Convert the lines below, starting at the line containing "common name: Round-leaved sundew" and ending at the line containing "genus: Nauclea", into a Markdown table with the columns Line and Text. Number each line in order and leave out any blank lines.
Material for this exercise start
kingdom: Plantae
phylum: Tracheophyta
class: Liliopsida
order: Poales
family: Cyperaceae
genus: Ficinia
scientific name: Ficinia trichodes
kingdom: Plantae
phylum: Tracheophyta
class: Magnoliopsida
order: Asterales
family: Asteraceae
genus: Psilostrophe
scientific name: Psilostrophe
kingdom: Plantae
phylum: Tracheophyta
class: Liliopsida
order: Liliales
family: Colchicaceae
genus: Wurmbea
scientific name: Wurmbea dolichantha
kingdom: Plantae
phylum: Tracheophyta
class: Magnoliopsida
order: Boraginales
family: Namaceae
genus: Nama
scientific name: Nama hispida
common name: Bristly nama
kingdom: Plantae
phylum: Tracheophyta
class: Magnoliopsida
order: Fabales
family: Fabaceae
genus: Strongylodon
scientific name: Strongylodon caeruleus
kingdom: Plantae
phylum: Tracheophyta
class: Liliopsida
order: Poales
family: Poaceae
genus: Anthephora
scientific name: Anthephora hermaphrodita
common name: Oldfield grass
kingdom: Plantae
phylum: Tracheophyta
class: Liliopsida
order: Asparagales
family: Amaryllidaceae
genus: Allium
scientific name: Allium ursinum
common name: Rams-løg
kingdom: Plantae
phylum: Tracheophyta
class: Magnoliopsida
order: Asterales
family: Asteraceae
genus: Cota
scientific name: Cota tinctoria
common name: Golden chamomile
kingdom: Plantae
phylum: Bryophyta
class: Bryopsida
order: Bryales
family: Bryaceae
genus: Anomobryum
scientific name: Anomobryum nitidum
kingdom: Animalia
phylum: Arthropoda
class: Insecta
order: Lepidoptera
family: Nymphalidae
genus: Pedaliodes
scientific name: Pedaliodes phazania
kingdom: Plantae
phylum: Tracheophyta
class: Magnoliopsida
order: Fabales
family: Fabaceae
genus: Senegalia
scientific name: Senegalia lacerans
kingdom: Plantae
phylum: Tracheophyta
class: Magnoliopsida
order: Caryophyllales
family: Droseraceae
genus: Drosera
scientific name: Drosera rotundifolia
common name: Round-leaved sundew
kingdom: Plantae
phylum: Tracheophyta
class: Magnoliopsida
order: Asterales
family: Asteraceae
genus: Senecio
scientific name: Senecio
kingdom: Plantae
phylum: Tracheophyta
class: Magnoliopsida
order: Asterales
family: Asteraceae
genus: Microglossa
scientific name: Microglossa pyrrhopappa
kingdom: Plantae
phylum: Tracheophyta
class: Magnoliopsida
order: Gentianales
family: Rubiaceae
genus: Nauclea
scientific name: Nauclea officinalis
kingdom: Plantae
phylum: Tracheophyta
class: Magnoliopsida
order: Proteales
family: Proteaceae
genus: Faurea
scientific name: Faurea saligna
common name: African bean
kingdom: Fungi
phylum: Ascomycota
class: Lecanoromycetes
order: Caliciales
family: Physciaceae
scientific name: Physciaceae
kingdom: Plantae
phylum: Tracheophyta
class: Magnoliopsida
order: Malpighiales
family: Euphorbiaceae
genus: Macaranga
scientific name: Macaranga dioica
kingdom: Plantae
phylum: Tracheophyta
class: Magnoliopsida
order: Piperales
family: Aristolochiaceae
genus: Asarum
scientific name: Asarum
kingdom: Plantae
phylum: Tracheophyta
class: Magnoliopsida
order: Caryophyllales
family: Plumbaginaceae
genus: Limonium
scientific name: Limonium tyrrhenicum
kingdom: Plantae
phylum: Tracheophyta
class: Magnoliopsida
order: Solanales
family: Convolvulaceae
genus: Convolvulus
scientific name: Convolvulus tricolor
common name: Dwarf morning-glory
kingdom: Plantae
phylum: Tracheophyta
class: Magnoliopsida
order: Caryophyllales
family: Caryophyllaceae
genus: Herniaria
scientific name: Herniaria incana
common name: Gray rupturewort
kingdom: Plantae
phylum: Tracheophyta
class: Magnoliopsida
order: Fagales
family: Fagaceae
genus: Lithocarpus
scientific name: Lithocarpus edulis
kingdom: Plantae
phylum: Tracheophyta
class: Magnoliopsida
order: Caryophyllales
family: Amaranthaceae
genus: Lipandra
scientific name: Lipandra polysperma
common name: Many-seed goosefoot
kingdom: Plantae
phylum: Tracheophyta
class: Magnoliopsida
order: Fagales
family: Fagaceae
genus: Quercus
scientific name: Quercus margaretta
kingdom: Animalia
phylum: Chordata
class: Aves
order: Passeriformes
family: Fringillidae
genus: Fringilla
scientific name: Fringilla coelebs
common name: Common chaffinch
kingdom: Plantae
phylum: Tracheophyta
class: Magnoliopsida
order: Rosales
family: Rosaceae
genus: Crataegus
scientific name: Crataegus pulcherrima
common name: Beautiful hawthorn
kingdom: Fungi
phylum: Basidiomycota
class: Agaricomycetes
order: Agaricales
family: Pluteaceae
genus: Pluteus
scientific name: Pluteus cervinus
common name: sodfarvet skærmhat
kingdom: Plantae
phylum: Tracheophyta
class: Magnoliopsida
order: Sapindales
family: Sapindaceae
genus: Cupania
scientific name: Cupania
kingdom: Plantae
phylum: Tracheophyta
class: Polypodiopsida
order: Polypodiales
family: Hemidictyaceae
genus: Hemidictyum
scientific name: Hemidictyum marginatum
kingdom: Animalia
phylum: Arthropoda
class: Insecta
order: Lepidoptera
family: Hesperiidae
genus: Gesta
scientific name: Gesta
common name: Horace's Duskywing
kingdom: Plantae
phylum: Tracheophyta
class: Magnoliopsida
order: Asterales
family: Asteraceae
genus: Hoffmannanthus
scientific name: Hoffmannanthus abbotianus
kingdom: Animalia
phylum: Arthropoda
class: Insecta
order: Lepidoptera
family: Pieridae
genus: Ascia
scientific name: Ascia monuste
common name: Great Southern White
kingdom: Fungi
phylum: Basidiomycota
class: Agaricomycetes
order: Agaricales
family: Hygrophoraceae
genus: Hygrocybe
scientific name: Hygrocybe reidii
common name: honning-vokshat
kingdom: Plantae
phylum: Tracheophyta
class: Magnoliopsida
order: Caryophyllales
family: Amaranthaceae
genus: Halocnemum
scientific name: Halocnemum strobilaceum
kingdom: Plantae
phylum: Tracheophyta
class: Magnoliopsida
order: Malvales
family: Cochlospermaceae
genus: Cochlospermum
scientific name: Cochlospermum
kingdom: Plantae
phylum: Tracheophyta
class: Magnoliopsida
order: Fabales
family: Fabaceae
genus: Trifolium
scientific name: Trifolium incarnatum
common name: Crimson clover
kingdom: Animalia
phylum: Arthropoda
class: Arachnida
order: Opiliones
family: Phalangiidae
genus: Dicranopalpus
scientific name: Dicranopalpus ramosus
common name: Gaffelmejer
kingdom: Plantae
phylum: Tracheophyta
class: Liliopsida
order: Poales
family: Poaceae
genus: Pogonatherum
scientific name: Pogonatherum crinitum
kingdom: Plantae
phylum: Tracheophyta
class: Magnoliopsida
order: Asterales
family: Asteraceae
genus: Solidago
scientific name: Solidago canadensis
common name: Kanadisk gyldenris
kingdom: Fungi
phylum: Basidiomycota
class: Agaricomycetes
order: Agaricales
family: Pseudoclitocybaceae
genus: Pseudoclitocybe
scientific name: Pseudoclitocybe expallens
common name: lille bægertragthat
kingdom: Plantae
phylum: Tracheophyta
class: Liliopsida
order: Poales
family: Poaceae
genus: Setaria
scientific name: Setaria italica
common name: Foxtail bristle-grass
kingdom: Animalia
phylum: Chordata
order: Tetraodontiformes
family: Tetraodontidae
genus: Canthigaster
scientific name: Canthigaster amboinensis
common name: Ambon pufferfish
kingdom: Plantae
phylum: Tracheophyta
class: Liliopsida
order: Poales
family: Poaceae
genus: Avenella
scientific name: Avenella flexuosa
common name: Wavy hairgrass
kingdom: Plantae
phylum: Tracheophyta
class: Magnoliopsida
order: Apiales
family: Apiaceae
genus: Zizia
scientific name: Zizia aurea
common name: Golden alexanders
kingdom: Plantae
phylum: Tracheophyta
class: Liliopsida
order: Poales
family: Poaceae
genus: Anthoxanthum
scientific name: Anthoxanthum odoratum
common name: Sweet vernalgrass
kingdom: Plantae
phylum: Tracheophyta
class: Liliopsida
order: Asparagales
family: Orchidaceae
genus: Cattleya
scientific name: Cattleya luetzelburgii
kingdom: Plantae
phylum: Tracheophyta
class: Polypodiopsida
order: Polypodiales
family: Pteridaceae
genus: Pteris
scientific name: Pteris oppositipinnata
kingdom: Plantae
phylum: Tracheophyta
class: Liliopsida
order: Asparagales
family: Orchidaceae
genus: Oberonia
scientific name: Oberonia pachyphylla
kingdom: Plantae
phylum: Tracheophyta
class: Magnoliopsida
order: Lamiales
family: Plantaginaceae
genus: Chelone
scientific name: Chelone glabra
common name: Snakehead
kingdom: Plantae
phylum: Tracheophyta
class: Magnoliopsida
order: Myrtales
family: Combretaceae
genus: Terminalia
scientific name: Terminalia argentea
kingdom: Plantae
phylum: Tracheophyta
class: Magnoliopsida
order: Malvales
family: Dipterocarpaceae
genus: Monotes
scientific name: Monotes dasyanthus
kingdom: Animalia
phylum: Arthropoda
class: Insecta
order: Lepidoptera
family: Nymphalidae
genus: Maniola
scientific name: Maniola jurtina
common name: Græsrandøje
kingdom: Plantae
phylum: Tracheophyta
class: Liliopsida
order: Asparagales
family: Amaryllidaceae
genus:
Material for this exercise end
Solution —
| Line | Text |
|---|---|
| 1 | common name: Round-leaved sundew |
| 2 | kingdom: Plantae |
| 3 | phylum: Tracheophyta |
| 4 | class: Magnoliopsida |
| 5 | order: Asterales |
| 6 | family: Asteraceae |
| 7 | genus: Senecio |
| 8 | scientific name: Senecio |
| 9 | kingdom: Plantae |
| 10 | phylum: Tracheophyta |
| 11 | class: Magnoliopsida |
| 12 | order: Asterales |
| 13 | family: Asteraceae |
| 14 | genus: Microglossa |
| 15 | scientific name: Microglossa pyrrhopappa |
| 16 | kingdom: Plantae |
| 17 | phylum: Tracheophyta |
| 18 | class: Magnoliopsida |
| 19 | order: Gentianales |
| 20 | family: Rubiaceae |
| 21 | genus: Nauclea |